Natal, RN
17 de Março de 2010
No dia 30 de janeiro de 1989 eu estava em Catolé do Rocha, na Paraiba, e me preparava para fazer um show quando recebi a notícia da morte de Carlos Alexandre que viajava para Natal, vindo da cidade de Pesqueira, no interior de Pernambuco, onde tinha ido fazer um show na noite anterior. Perto da cidade de São José de Campestre, seu carro capotou, caiu num precipício e provocou a morte do cantor, do seu guitarrista e do seu contrabaixista.
O cantor potiguar, que representava o supra sumo daquilo que a intelectualidade considera a breguice musical - rótulo do qual a indústria fonográfica da época se aproveitou para ganhar muito dinheiro - foi um fenômeno único no mundo do disco, pois conseguiu um feito até então - e creio que até hoje - nunca conquistado por nenhum artista: ganhou discos de ouro do primeiro compacto simples, ao último LP que gravou. Humilde, era padeiro, foi descoberto pelo então deputado Carlos Alberto e também realizou uma proeza rara; saiu diretamente da Cidade da Esperança para as paradas de sucesso de todo o Brasil. Semi-analfabeto, era de uma sensibilidade impressionante: fazia músicas como quem bebia água, sempre explorando temas óbvios desprezados pela maioria dos outros artistas, mas que faziam parte do dia-a-dia das pessoas mais simples. Seus discos, ao serem lançados no mercado, já saíam com pelo menos cinquenta mil exemplares vendidos antecipadamente, um verdadeiro fenômeno para a época. E isto sem nenhum esquema promocional, com um custo mínimo para a gravadora, o que resultava em um lucro tão grande que, não raro permitia à RGE cobrir os prejuízos que tinha com alguns dos "medalhões" do seu cast.

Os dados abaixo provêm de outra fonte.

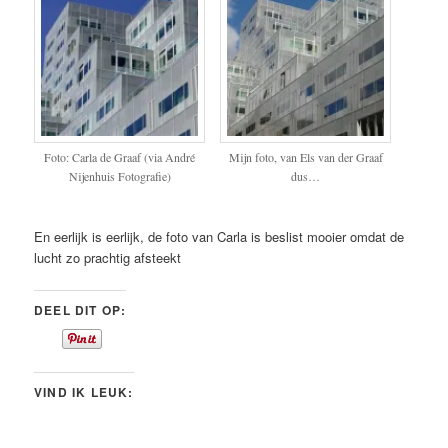
Foto: Carla de Graaf (via André
Mijn foto, van Els van der Graaf
Nijenhuis Fotografie)
dus…
En eerlijk is eerlijk, de foto van Carla is beslist mooier omdat de
lucht zo prachtig afsteekt
DEEL DIT OP:
VIND IK LEUK:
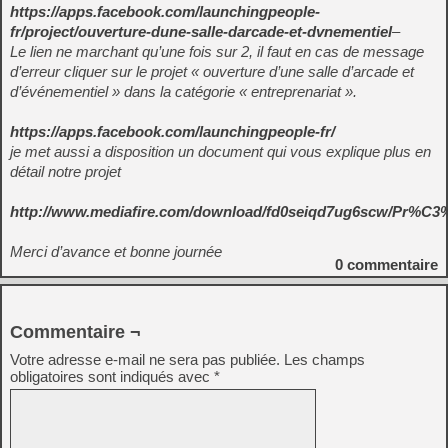
https://apps.facebook.com/launchingpeople-
fr/project/ouverture-dune-salle-darcade-et-dvnementiel
–
Le lien ne marchant qu’une fois sur 2, il faut en cas de message
d’erreur cliquer sur le projet « ouverture d’une salle d’arcade et
d’événementiel » dans la catégorie « entreprenariat ».
https://apps.facebook.com/launchingpeople-fr/
je met aussi a disposition un document qui vous explique plus en
détail notre projet
http://www.mediafire.com/download/fd0seiqd7ug6scw/Pr%C3%
Merci d’avance et bonne journée
0
commentaire
Commentaire ¬
Votre adresse e-mail ne sera pas publiée.
Les champs
obligatoires sont indiqués avec
*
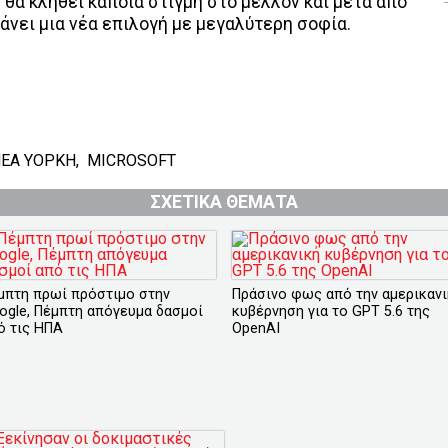
θα κληθεί κάποια στιγμή στο μέλλον και μετά από
άνει μια νέα επιλογή με μεγαλύτερη σοφία.
ΕΑ ΥΟΡΚΗ
,
MICROSOFT
ΣΧΕΤΙΚΑ ΘΕΜΑΤΑ
μπτη πρωί πρόστιμο στην
Πράσινο φως από την αμερικαν
ogle, Πέμπτη απόγευμα δασμοί
κυβέρνηση για το GPT 5.6 της
ό τις ΗΠΑ
OpenAI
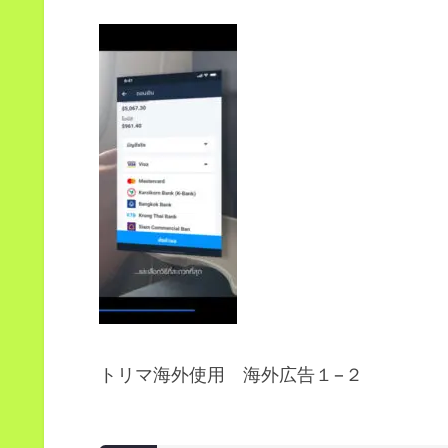
トリマ海外使用 海外広告１−２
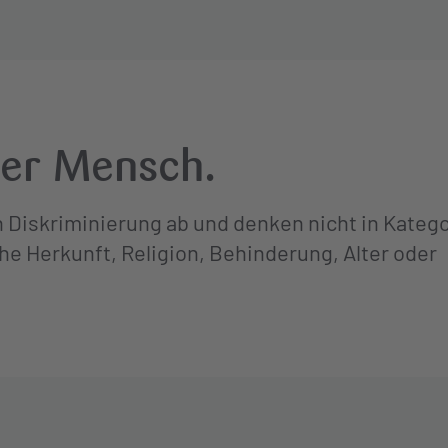
der Mensch.
en Diskriminierung ab und denken nicht in Kateg
he Herkunft, Religion, Behinderung, Alter oder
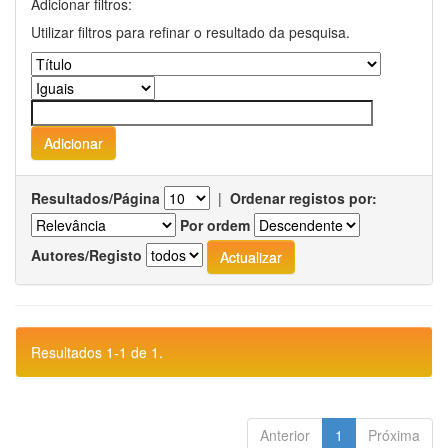
Adicionar filtros:
Utilizar filtros para refinar o resultado da pesquisa.
Resultados/Página
|
Ordenar registos por:
Por ordem
Autores/Registo
Resultados 1-1 de 1.
Anterior
1
Próxima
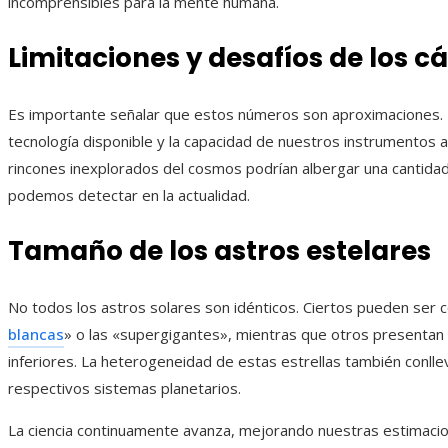
incomprensibles para la mente humana.
Limitaciones y desafíos de los c
Es importante señalar que estos números son aproximaciones. L
tecnología disponible y la capacidad de nuestros instrumentos 
rincones inexplorados del cosmos podrían albergar una cantidad
podemos detectar en la actualidad.
Tamaño de los astros estelares
No todos los astros solares son idénticos. Ciertos pueden ser
blancas
» o las «supergigantes», mientras que otros presenta
inferiores. La heterogeneidad de estas estrellas también conll
respectivos sistemas planetarios.
La ciencia continuamente avanza, mejorando nuestras estimacio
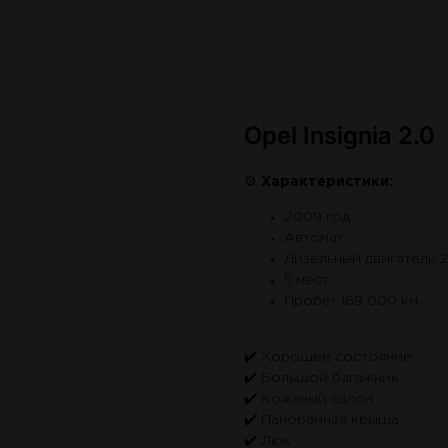
Opel Insignia 2.0
⚙
Характеристики:
2009 год
Автомат
Дизельный двигатель 2
5 мест
Пробег 169 000 км
✔️ Хорошее состояние
✔️ Большой багажник
✔️ Кожаный салон
✔️ Панорамная крыша
✔️ Люк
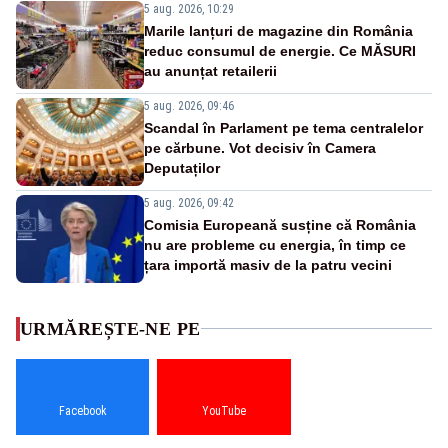
5 aug. 2026, 10:29
Marile lanțuri de magazine din România
reduc consumul de energie. Ce MĂSURI
au anunțat retailerii
5 aug. 2026, 09:46
Scandal în Parlament pe tema centralelor
pe cărbune. Vot decisiv în Camera
Deputaților
5 aug. 2026, 09:42
Comisia Europeană susține că România
nu are probleme cu energia, în timp ce
țara importă masiv de la patru vecini
URMĂREȘTE-NE PE
Facebook
YouTube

Só com o dinheiro que faturava nos shows que fazia em Pernambuco, cantando em circos, clubes, ginásios e gafieiras, Carlos Alexandre, se fôsse vivo, estaria vivendo em uma situação financeira super confortável. Mas, além disso, ganhava dinheiro com direitos autorais das vendas dos seus discos e da execução das suas músicas nas rádios de todo o Brasil; recebia como compositor e intérprete, o que o colocava no ranking dos cantores mais bem remunerados do Brasil. Pego de surpresa pelo sucesso e sem uma assessoria competente, Carlos Alexandre era uma espécie de marajá do estilo brega: tinha fans em todo o Brasil, se apresentou nos mais importantes programas de TV da época - inclusive no Globo de Ouro - e era assediado por chacretes, cantoras famosas, mulheres do meio artístico e fora dele, por onde passava. Não sabia o que fazer com todo o dinheiro que ganhava: foi fazendeiro em João Câmara, dono de posto de gasolina - O Postinho - na Praia do Meio, proprietário de churrascaria - A Taboquinha - em Macaiba, dono de banda musical - Os Tigres - cujo ônibus êle mesmo gostava de dirigir e, no auge do sucesso, chegou a trocar de carro dezesseis vezes em um só ano, segundo me confidenciou Gilvan, seu secretário por muito tempo.
Por trás da aparente ostentação, se escondia um menino ingênuo que era capaz de fazer coisas por muitos consideradas inimagináveis: muitas vezes deixava seu cachê para donos de circos pobres, dava dinheiro aos seus divulgadores, e certa vez, quando um radialista de Pernambuco disse que seu sonho era ser um dono de uma Caravan - camionete que era a sensação na época - tão bonita quanto a sua, ele simplesmente se virou para o radialista e disse: "o carro é seu". E então, entregou as chaves da sua Caravan ao radialista atônito. Fez isto por gratidão, pois havia sido este radialista que havia feito a música Feiticeira "estourar" em Pernambuco, e a partir daí, se espalhar pelo Brasil todo. Repito: aquele gesto que para muitos pode parecer o ato de um louco, representou um gesto puro de gratidão e reconhecimento por quem o ajudara a se tornar um cantor famoso.
Gratidão e reconhecimento foi o que ele não recebeu sequer da gravadora a quem dera tanto lucro, durante uma década inteira: no dia da sua morte a RGE não lhe enviou sequer uma coroa de flores; gratidão e reconhecimento também foi o que ele não recebeu até hoje na sua terra, pois, embora continue sendo amado e jamais tenha sido esquecido pelo povo, nunca sequer foi lembrado ou homenageado pelo poder público ou pelos " fazedores" de cultura do nosso estado.
Quando partiu, Carlos Alexandre tinha apenas 32 anos.
Pra ele, minha saudade e meu respeito.